▸ Artikel:
Das transatlantische Freihandelsabkommen TTIP wird kommen, die Frage ist bloss, wann. Die Schweiz wird reagieren müssen, um im internationalen Handel nicht benachteiligt zu sein.

«TTIP und die Schweiz» war das Thema der Veranstaltung vom 8. April in Bern, zu der die Kerngruppe «Qualitätsstrategie Schweizer Land- und Ernährungswirtschaft» eingeladen hatte. Und das Thema interessiert. Fast 90 Vertreter von Landwirtschaft, Verarbeitung, Handel und Konsumentenschutz besuchten den Anlass. «Tod und Teufel in Person» sei in Deutschland für viele die Abkürzung TTIP, sagte Dr. Berend Diekmann, Referatsleiter USA, Kanada, Mexiko im deutschen Bundesministerieum für Wirtschaft. Zum Stichwort TTIP fallen vielen Deutschen hässliche Schlagworte wie Chlorhühner oder Hormonfleisch ein. Genau darum gehe es aber nicht, sagte Diekmann, es sei klar, dass die EU ihre Regeln in diesen Bereichen nicht anpassen wolle. Umgekehrt hätten auch die Amerikaner ihre Ängste, sie seien heikel in Bezug auf Bakterien auf

Äpfeln, Rohmilchkäse oder ähnliche Dinge.

▸ Kurze Übung A: Übersetze aus dem Artikel über TTIP und die Schweiz diesen Satz ins Englische: „Fast 90 Vertreter von Landwirtschaft, Verarbeitung, Handel und Konsumentenschutz besuchten den Anlass.“
▸ Kurze Übung B: Stimmen diese Aussagen mit dem Artikel über TTIP und die Schweiz überein? Beantworte jede mit Ja oder Nein und zitiere die entscheidenden Worte des Artikels. (i) Die Veranstaltung fand am 8. April in Bern statt. (ii) Laut Diekmann will die EU ihre Regeln bei Chlorhühnern und Hormonfleisch anpassen. (iii) Eingeladen hatte die Kerngruppe «Qualitätsstrategie Schweizer Land- und Ernährungswirtschaft».
▸ Kurze Übung C: Schreib den Artikel über TTIP und die Schweiz im Anschluss an seinen letzten Satz weiter.
Das Material spielt hierfür keine Rolle.

▸ Datenauszüge:
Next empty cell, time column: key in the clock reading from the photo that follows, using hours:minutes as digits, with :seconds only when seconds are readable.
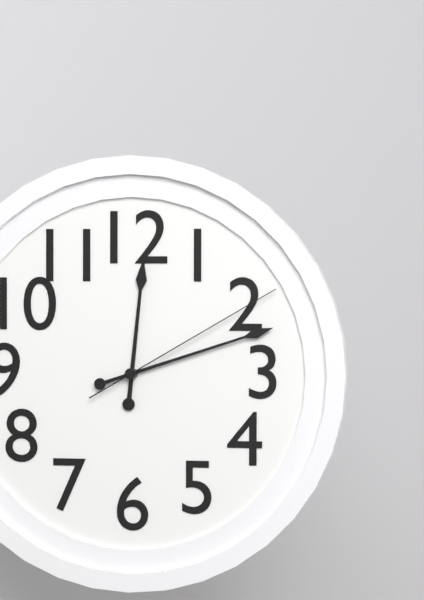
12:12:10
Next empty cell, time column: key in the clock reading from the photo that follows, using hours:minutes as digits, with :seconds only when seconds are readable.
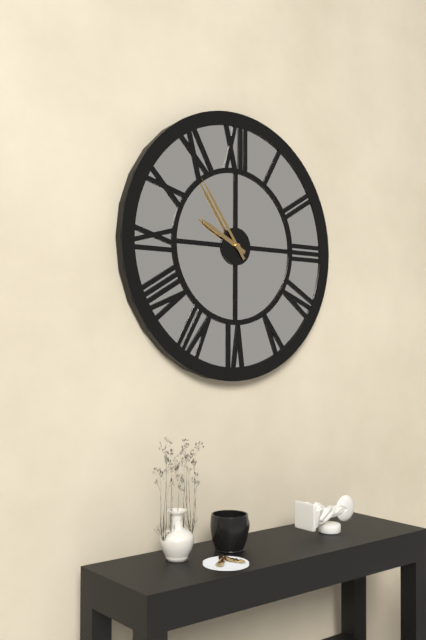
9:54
* * *
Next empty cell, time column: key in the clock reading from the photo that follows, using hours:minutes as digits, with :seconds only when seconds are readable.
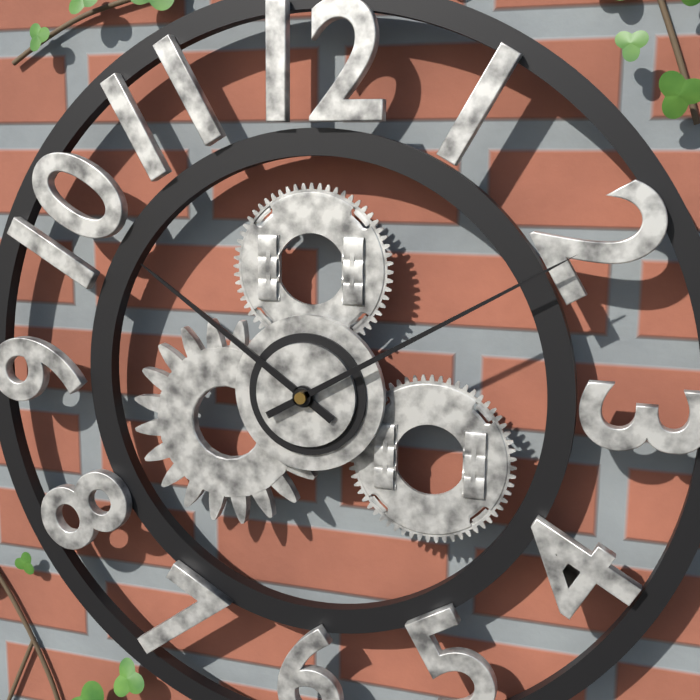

▸ Lösung A: Almost 90 representatives of agriculture, processing, trade and consumer protection attended the event.

▸ Lösung B:
(i) Ja: „«TTIP und die Schweiz» war das Thema der Veranstaltung vom 8. April in Bern“
(ii) Nein: „es sei klar, dass die EU ihre Regeln in diesen Bereichen nicht anpassen wolle“
(iii) Ja: „zu der die Kerngruppe «Qualitätsstrategie Schweizer Land- und Ernährungswirtschaft» eingeladen hatte“

▸ Lösung C:
Ein Ziel des TTIP ist es, 97 Prozent der Zolllinien abzuschaffen. Die restlichen 3 Prozent betreffen auf beiden Seiten vor allem landwirtschaftliche Produkte, auf der amerikanischen Seite vor allem Zucker. Die USA drängen vor allem auf den Abbau relativ hoher EU-Zölle, die EU ihrerseits möchte vor allem mit einem SPS-Abkommen strenge phytosanitarische Regeln in den USA abbauen. Sie möchte auch die Anerkennung als einheitlichen Herkunftsmarkt. Bisher gelten für unterschiedliche Herkunftsländer in den USA unterschiedliche Regeln. Beide Parteien sind interessiert am Abbau von technischen Handelshemmnissen wie Normen und Standards. Das Abkommen soll auch eine KMU-Klausel enthalten. Diese sieht vor, dass KMU sich auf speziellen Internetportalen einfach die benötigten Informationen zu Regeln, Standards und Anforderungen beschaffen können. Den oft gehörten Vorwurf, dass TTIP nur multinationalen Firmen hilft, teilt Diekmann nicht. Die angestrebte Vereinheitlichung von Standards werde letztlich auch für KMU im transatlantischen Handel vieles vereinfachen.
Die Schweiz im Abseits?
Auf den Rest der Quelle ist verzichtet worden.